Through songs like “Ashawo” with Angel Maxine and “I Love, I Love You” with St Beryl, the musician explores the hypocrisy in Ghanaian society surrounding the notion of monogamous romantic love and marriage.

His latest music video cannot be aired on television and radio because the word trumu appears repeatedly.


But the Kubolor airs it on his own social media platforms and engages in a robust back and forth, generating 500 messages on a single post.

In a sense, the song is an anthem to Wanlov’s search for his own unique sound, true music, as he calls it, or tru-mu for short.
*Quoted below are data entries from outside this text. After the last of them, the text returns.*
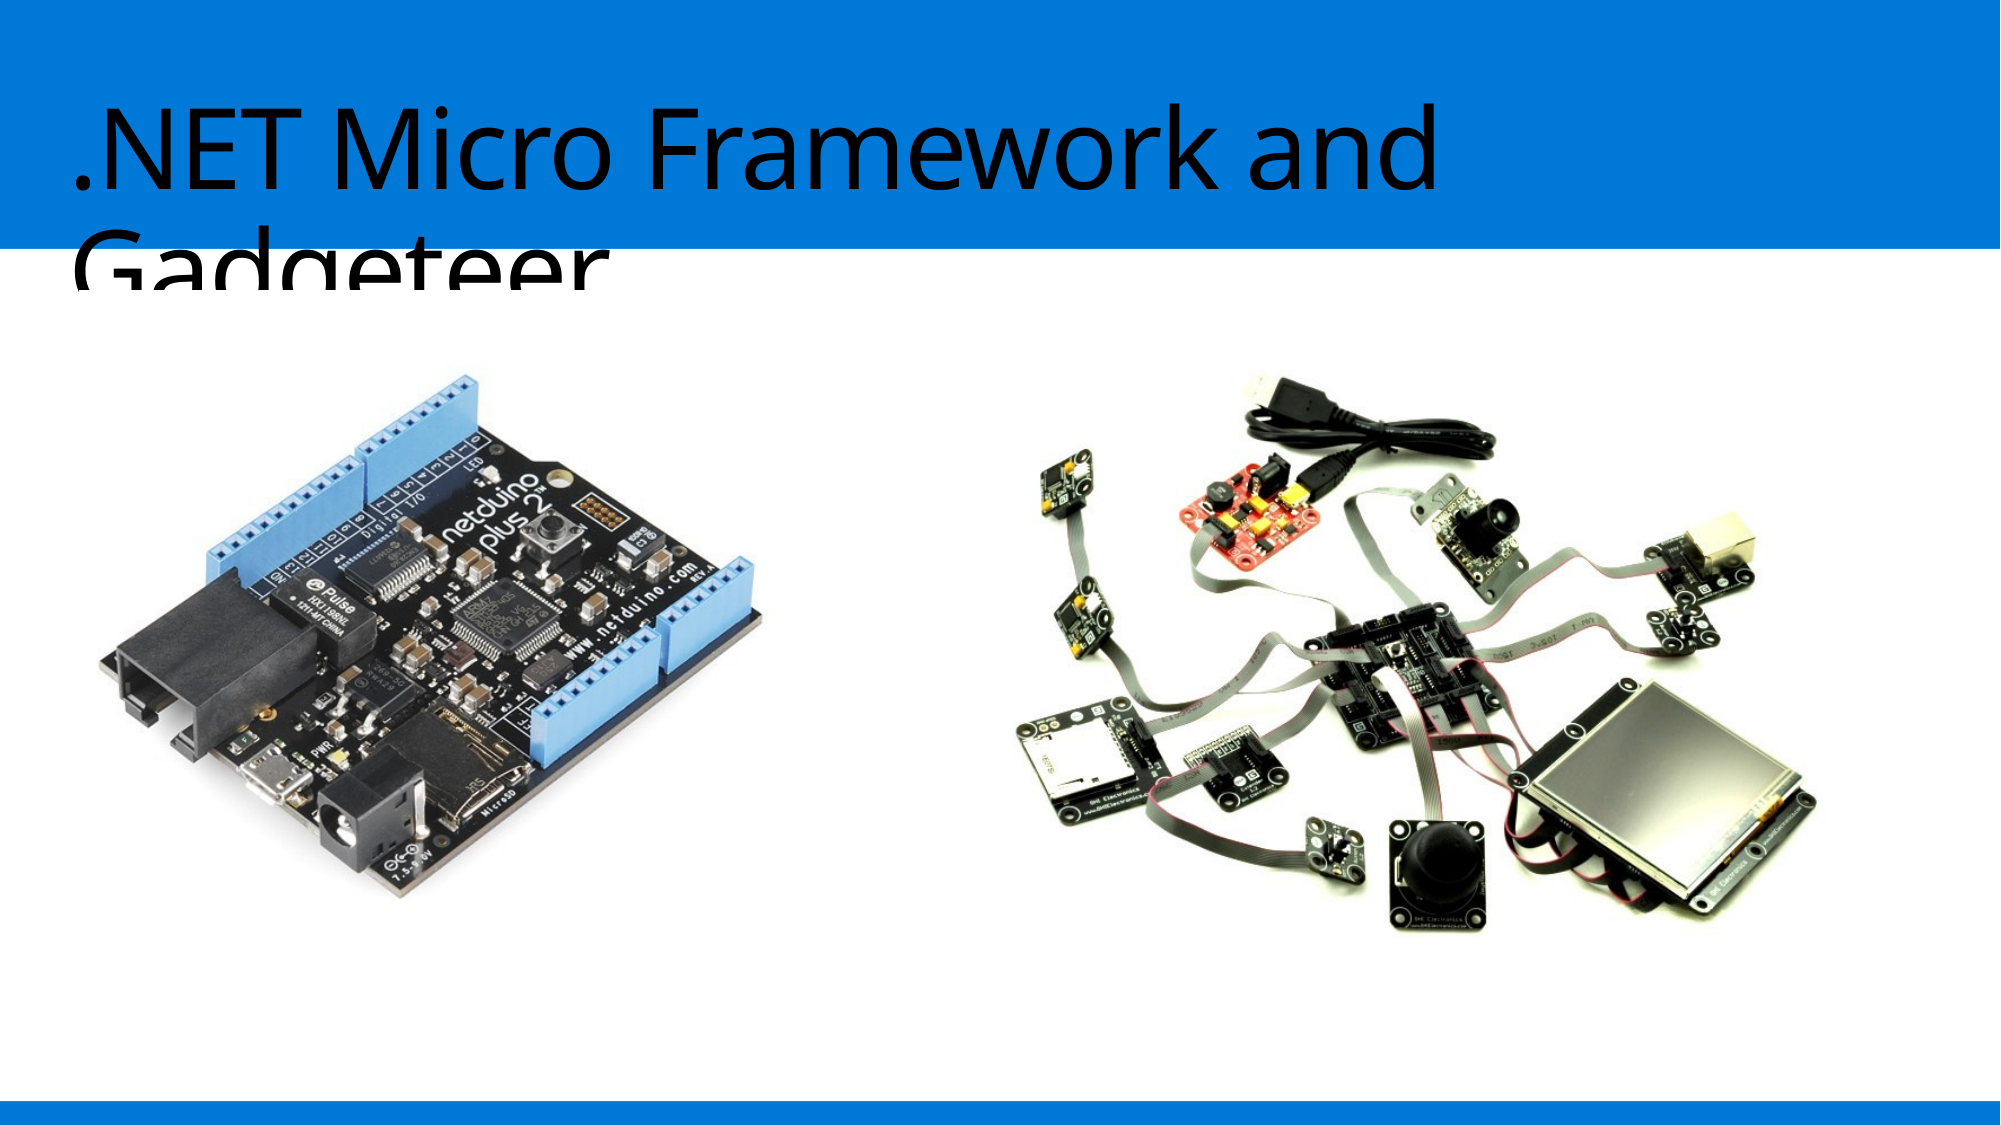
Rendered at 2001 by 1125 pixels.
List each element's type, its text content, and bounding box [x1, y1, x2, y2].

picture [78, 290, 786, 997]
picture [941, 342, 1844, 997]
title .NET Micro Framework and Gadgeteer [44, 77, 1957, 225]
text_box [0, 248, 2000, 1102]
But at a daringly low level of vulgarity, trumu also means ‘anus’ in Akan and is his response to the mocking taunt of “trumu trumu” to denote ‘pro-gay’ by anti-gay politicians debating the anti LGBTQ+ bill in Parliament.
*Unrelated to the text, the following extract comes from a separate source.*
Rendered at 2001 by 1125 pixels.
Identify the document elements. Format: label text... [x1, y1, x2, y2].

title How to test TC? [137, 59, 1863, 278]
Before releasing the video in January, in December Wanlov announced the formation of a political party, TTP, with the “t” word doubled.
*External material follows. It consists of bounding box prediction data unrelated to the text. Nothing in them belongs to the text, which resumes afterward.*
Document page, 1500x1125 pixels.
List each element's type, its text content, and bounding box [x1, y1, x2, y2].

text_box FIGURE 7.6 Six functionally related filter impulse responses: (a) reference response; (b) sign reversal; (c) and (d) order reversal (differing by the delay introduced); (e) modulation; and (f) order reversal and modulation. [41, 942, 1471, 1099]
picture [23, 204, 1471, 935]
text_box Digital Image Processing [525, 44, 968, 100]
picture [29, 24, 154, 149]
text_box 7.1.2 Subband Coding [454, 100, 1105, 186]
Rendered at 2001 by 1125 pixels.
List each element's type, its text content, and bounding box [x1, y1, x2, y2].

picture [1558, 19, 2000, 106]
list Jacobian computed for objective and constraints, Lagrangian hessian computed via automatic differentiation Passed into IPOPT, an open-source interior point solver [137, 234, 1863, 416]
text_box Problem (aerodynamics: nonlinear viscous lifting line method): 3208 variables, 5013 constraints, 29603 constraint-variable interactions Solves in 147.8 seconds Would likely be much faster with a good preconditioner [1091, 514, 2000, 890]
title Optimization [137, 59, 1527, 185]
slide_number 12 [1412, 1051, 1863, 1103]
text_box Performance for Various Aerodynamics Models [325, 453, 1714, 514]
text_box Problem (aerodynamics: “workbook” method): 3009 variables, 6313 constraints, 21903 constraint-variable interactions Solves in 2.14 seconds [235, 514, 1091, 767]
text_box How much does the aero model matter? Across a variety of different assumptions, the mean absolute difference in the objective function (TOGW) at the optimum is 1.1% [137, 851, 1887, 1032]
But even people who don’t get his tru-mu vibe are charmed by the Kubolor’s irrepressible personality and vigorous defence of his principles against people who criticise his blasphemy and assault on supposed Ghanaian values.


Versatile, unique, trenchant and prolific, he communicates his observations in a pithy and relatable way.

Always unpredictable, politicians are uncomfortable debating with him, but his fans adore him and even his detractors can’t resist visiting his pages to see what unsayable thing he might say next.

He has a niche following that could potentially develop into a cult following, such is his ability to connect with people.


At the end of the day, his message is a simple one.

With the dangerous cocktail of economic, environmental and employment problems that Ghana faces today, why will politicians devote time and scarce resources to peeping through the keyholes of consenting adults to ‘catch them in the act’?

“The fight for LGBTQ rights is saying we are all human beings, despite our sexualities and genders,” Wanlov told Your Ghana, My Ghana.

This is a fight that journalists have been warned to sit up and pay attention to as the bill also criminalises any discussion of LGBTQ+ rights in the media, promising a return to an unhealthy ‘culture of silence’ in Ghanaian politics.

Wanlov the Kubolor is a breath of fresh air for Ghana because he forces us to confront issues we’d be more comfortable looking away from and because he has a level of honesty and integrity not always seen in our economically challenging times.

He is good for Ghana because he uses his musical talent to connect to the youth on matters that will determine what kind of a Ghana our children will inherit in future.

A Ghana that silences the bold talent and rare voices of the Wanlov Kubolors among us would be a sadly intolerant and less beautiful place in which to live.